On Thursday, June 21, 1906, in Fairbanks, the first annual summer solstice Midnight Sun Baseball game was played as the result of a bar bet. That year the California Bar “Drinks” defeated the Eagle Club “Smokes” 7 to 4. The game is played on the longest day of summer, beginning at about 10:30 p.m. and ending well after midnight. No artificial lights are used – the only light is from the midnight sun. In 2005 the Midnight Sun Baseball game celebrated 100 years with the Fairbanks Goldpanners defeating the Omaha (Nebraska) Strike Zone 3-1.
In Juneau, on Sunday, May 10th, 1925, the race for the 1925 City League pennant began at City Park. On a beautiful day with a record crowd watching, Governor Scott C. Bone threw out the ceremonial first pitch to open up the season. The American Legion behind the pitching of “Tip” O’Neel routed the Moose who used the MacSpadden twins on the mound. The final score was 17 to 8.

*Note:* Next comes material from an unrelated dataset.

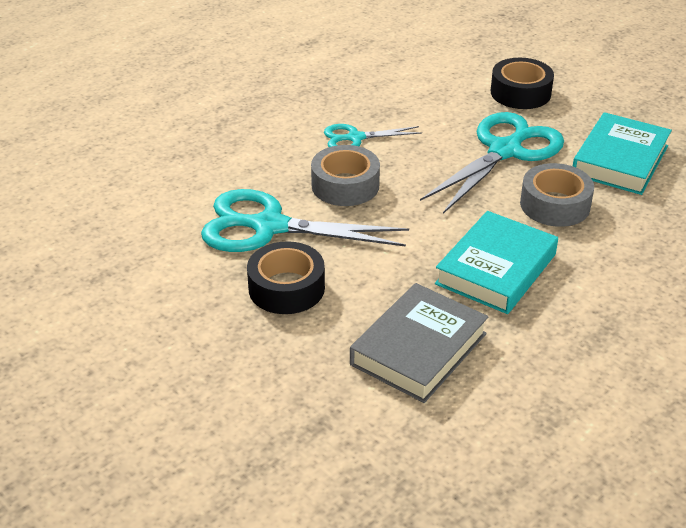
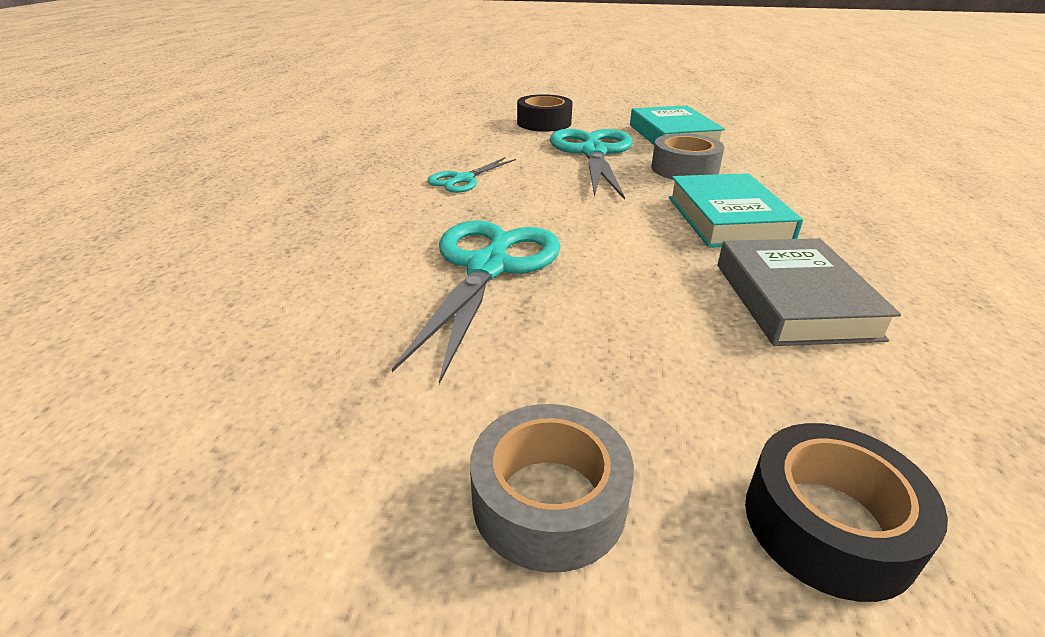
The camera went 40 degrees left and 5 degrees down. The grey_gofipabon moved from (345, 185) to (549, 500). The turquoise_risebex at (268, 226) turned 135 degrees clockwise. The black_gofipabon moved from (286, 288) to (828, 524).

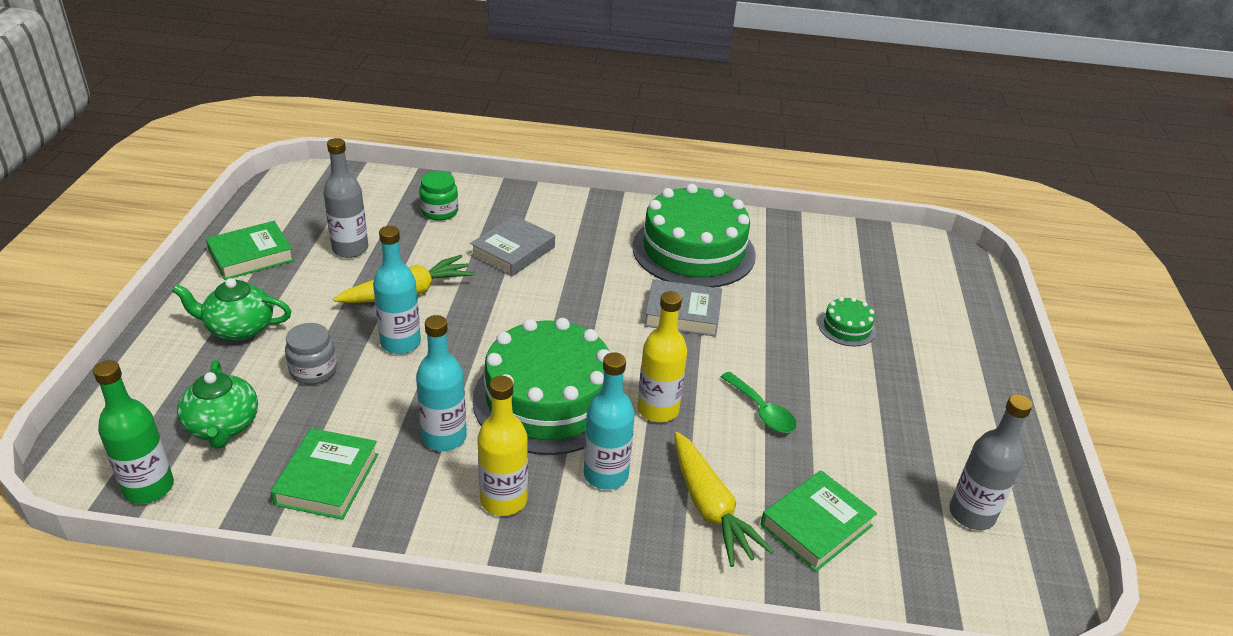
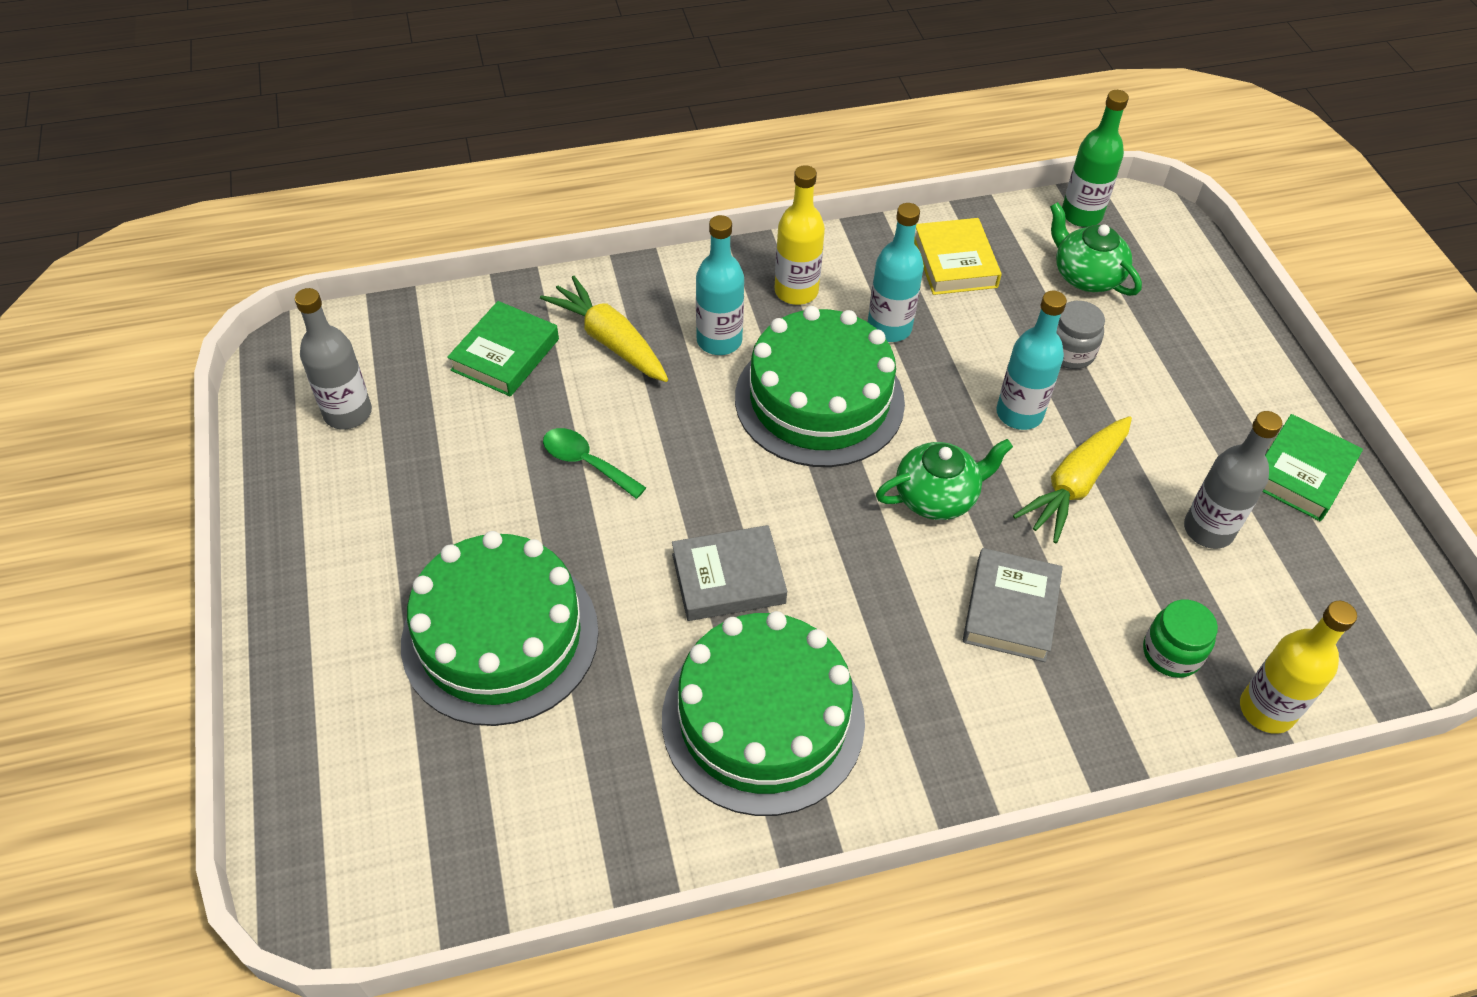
The camera went 160 degrees right and 15 degrees up. The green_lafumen moved from (239, 328) to (937, 496). The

These are just a few events that are a reflection of Alaska’s rich baseball history. Played all over Alaska, baseball has brought and still brings communities together for friendly competition, fun, and entertainment.
The photographs in this online exhibit provide a glimpse into what baseball was like in Alaska over the past century. Hopefully the images will motivate you to grab your bat and ball, glove and spikes (or snowshoes if the conditions dictate) and get out there and add your experiences to Alaska’s unique and colorful baseball past. PLAY BALL!